8. The Bronzed Beasts (The Gilded Wolves #3) – Roshani Chokshi
I don’t think I even need to mention how high up on my most anticipated list this book had been all year considering the number of times it has appeared in my posts. The adventure that started as a heist in Paris comes to a close against the backdrop of Venice as the stakes are higher than ever. The Bronzed Beasts was not the same high powered adventure as the first two books, though it did have its share of action packed moments. I debated long and hard on what to rate this book, because I’m still conflicted about how…gradual the ending was. It wasn’t until I finished the book and gave it some thought, setting aside the fantasy reader in me that expects a heart-stopping finale, that I realized how naturally the book had ended and really, all things considered, it was a very satisfying conclusion to this series.
9. The Last Graduate (The Scholomance #2) – Naomi Novik
With how fantastic the opening book of this trilogy was, this second installment was prime material for a sophomore slump, and my biggest reservation going into this book, despite how highly anticipated it was, was that it wouldn’t be able to match up. There was no need to worry however, as The Last Graduate took everything I loved about the first book and built on it, resulting in a riveting sequel. This was a magnificent read that managed to completely surpass the sky high expectations I had for it. It was wonderful to return to the world of the Scholomance and all these familiar characters. This book was an easy addition to my best of year shelf and I can’t recommend it enough!
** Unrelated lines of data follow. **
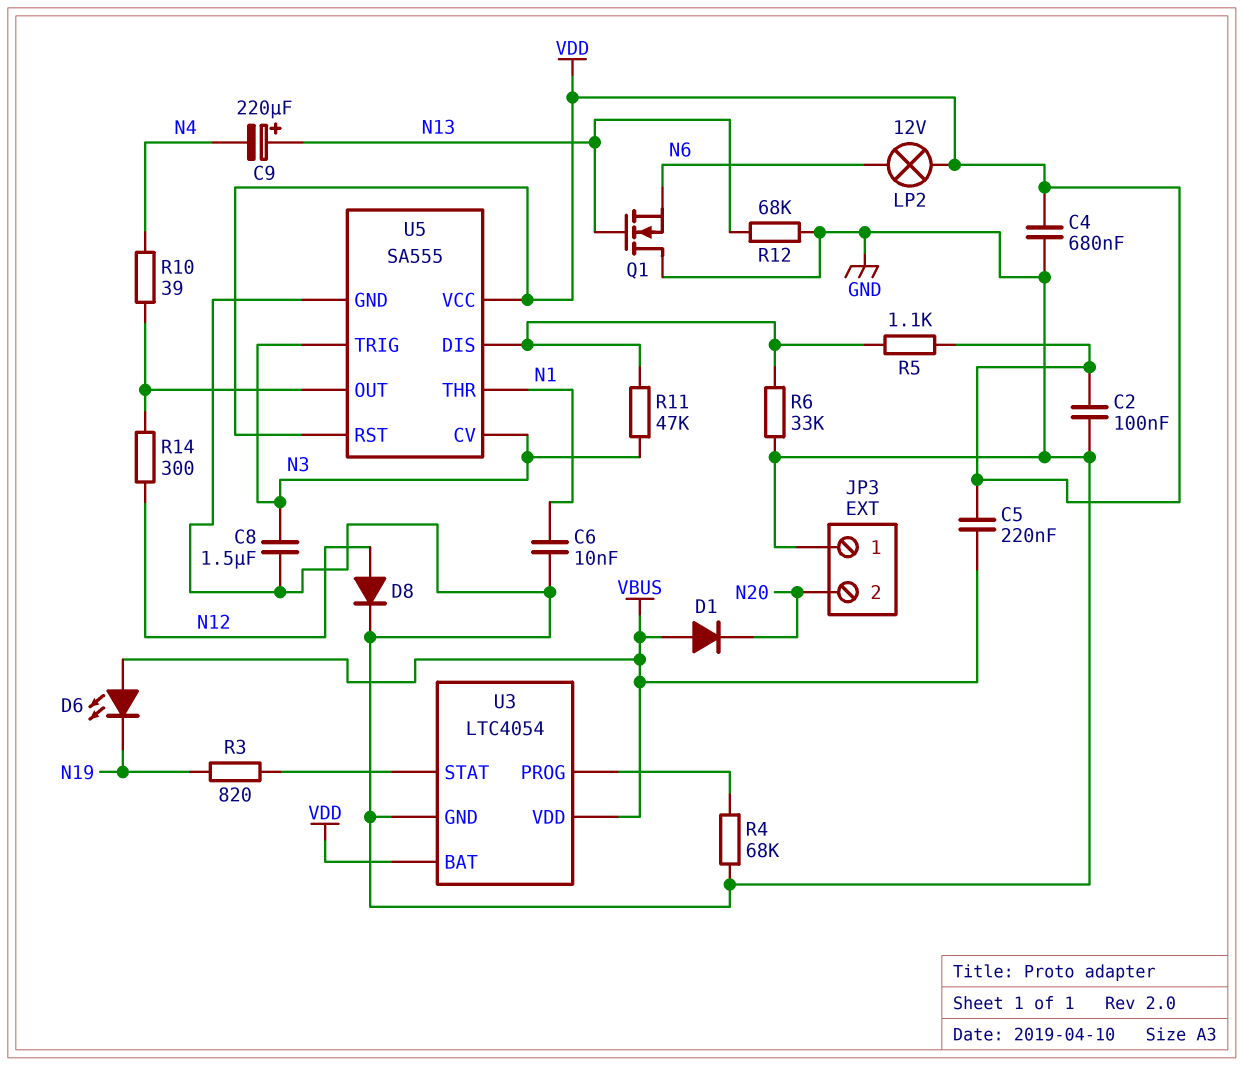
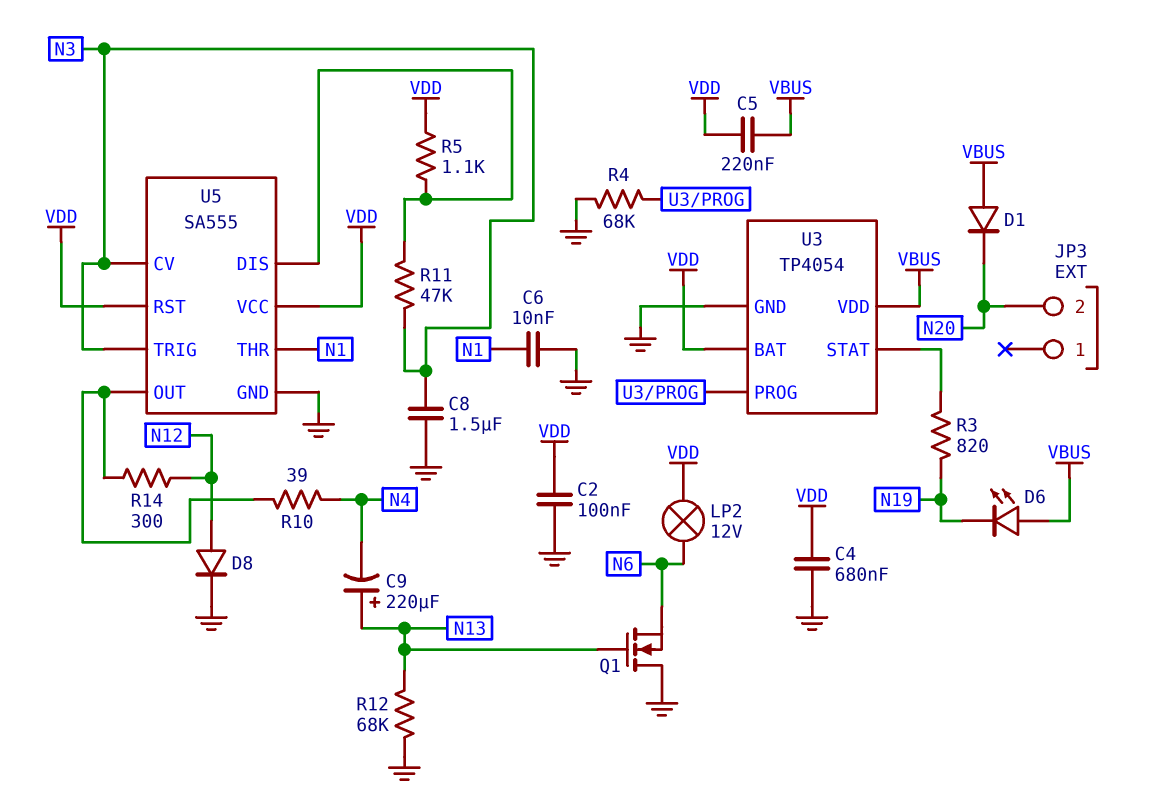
JP3 pin 1: GND -> none
R6: 33k (GND, U5/DIS) -> none
U3: LTC4054 -> TP4054

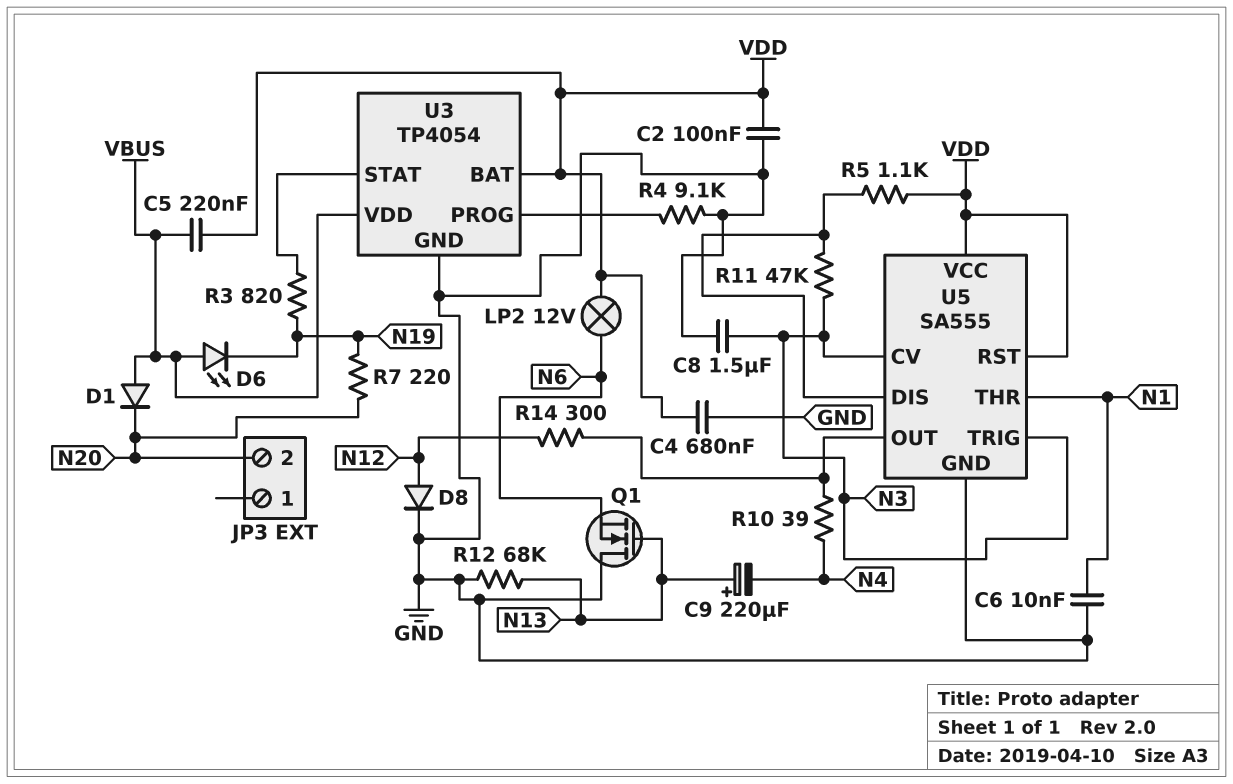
R4: 68k (GND, U3/PROG) -> 9.1k (GND, U3/PROG)
R7: none -> 220 (N19, N20)

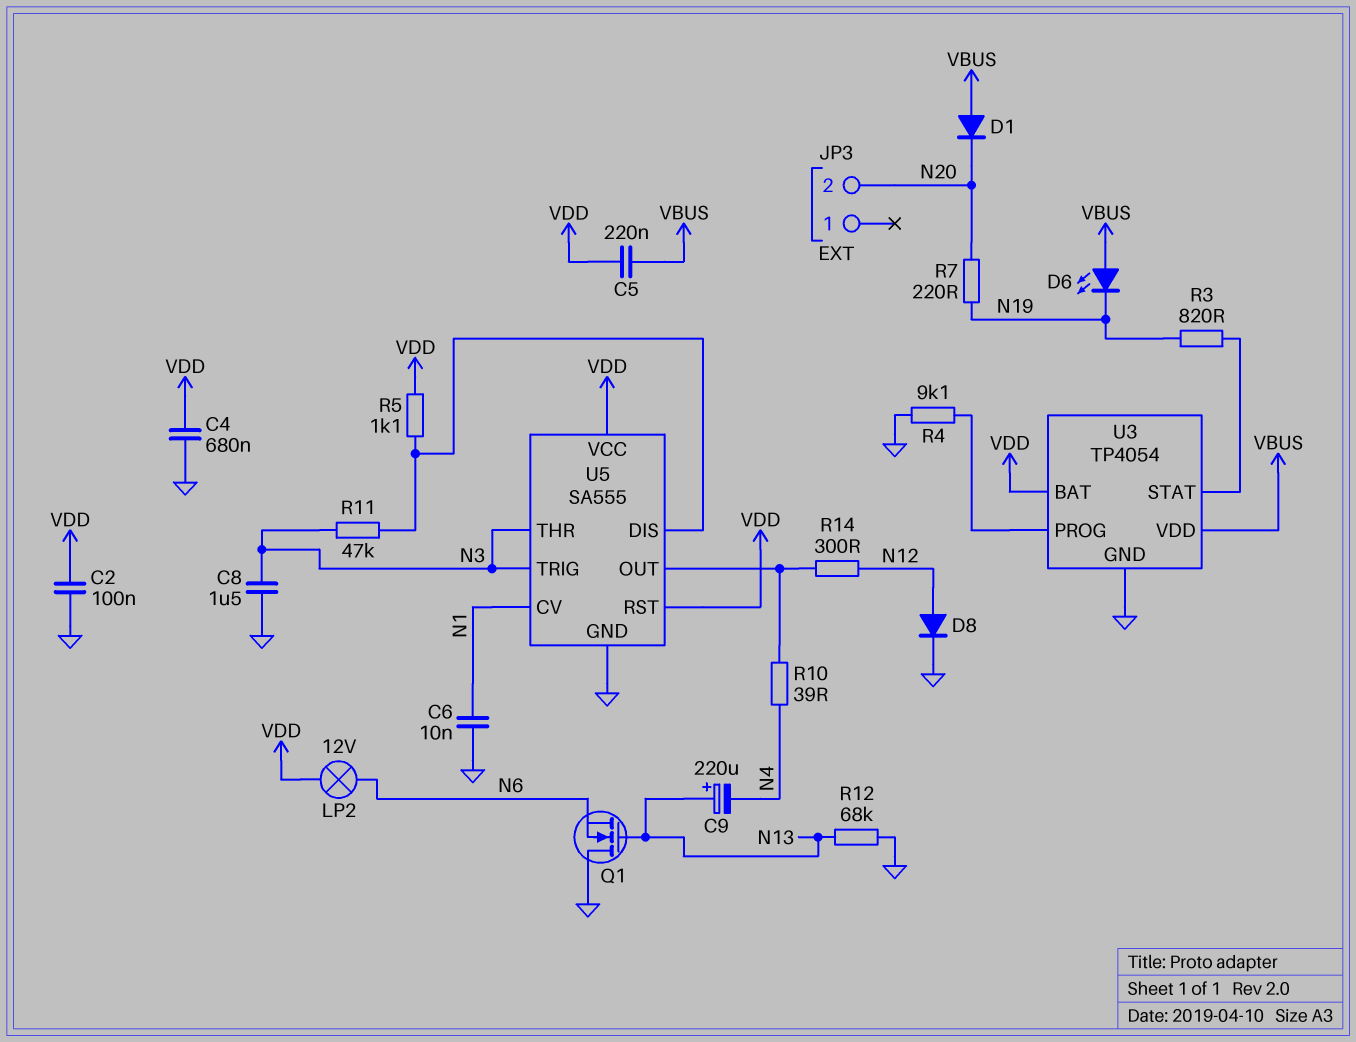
U5 pin CV: N3 -> N1
U5 pin THR: N1 -> N3

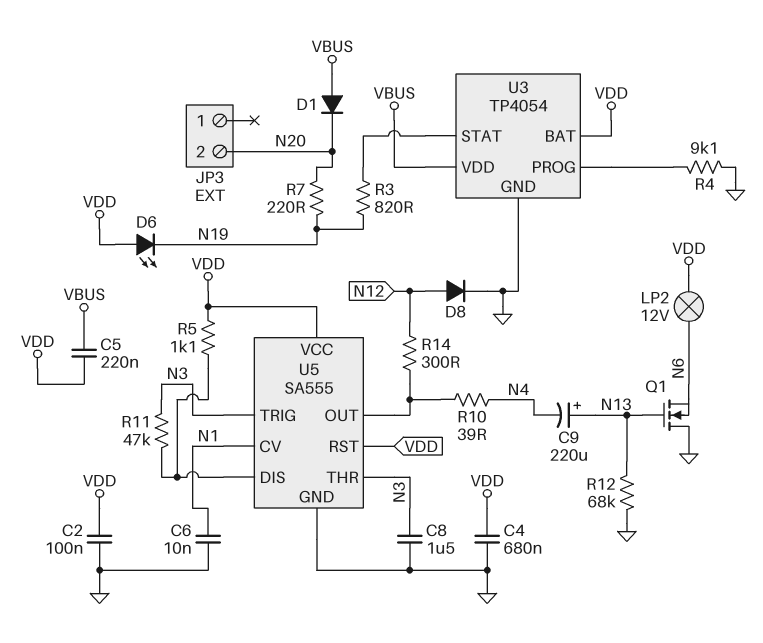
D6: LED (A VBUS, K N19) -> LED (A VDD, K N19)

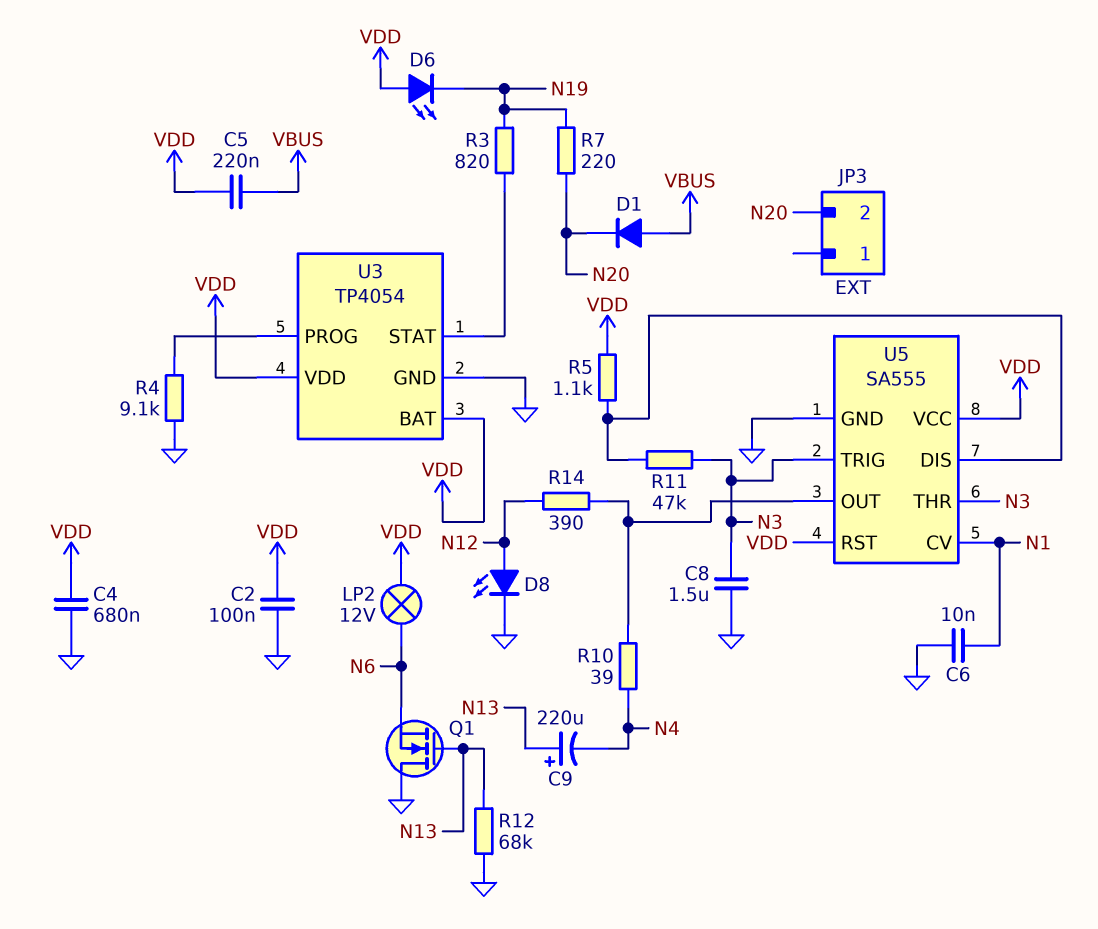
D8: diode (A N12, K GND) -> LED (A N12, K GND)
R14: 300 (N12, U5/OUT) -> 390 (N12, U5/OUT)
U3 pin VDD: VBUS -> VDD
10. As Good As Dead (AGGGTM #3) – Holly Jackson
It’s not often that two books of a series are released within the same year and even rarer for me that both would end up on this shelf. Having absolutely loved the first two books, I expected a thrilling story, another intricate mystery to be solved, and just an all round awesome read – it was all that and more, with plenty of twists and surprising reveals too. This book took some truly unexpected turns, and while I’m still conflicted about the change of direction in the narrative, I can definitely appreciate the masterful storytelling behind it. This was definitely the darkest, most complex book of the series and everything comes full circle as Pip’s investigation leads her back to the disappearance and murder of Andie Bell.
11. Aurora’s End (The Aurora Cycle #3) – Jay Kristoff & Amie Kaufman
The first science fiction novel to ever make my best of shelf, Aurora’s End was a captivating, action-packed finale to The Aurora Cycle series. I had many theories about what the direction the plot might take in this finale, but suffice to say, time travel was certainly not on that list. It’s a tricky trope to pull off, but Aurora’s End managed to do so beautifully and in a way that makes so much sense given the story so far. The way the plot progresses shows just how well planned it has been right from the beginning. I was very impressed with how perfectly paced this book was and how well the events flowed and it was a fantastic conclusion to this series!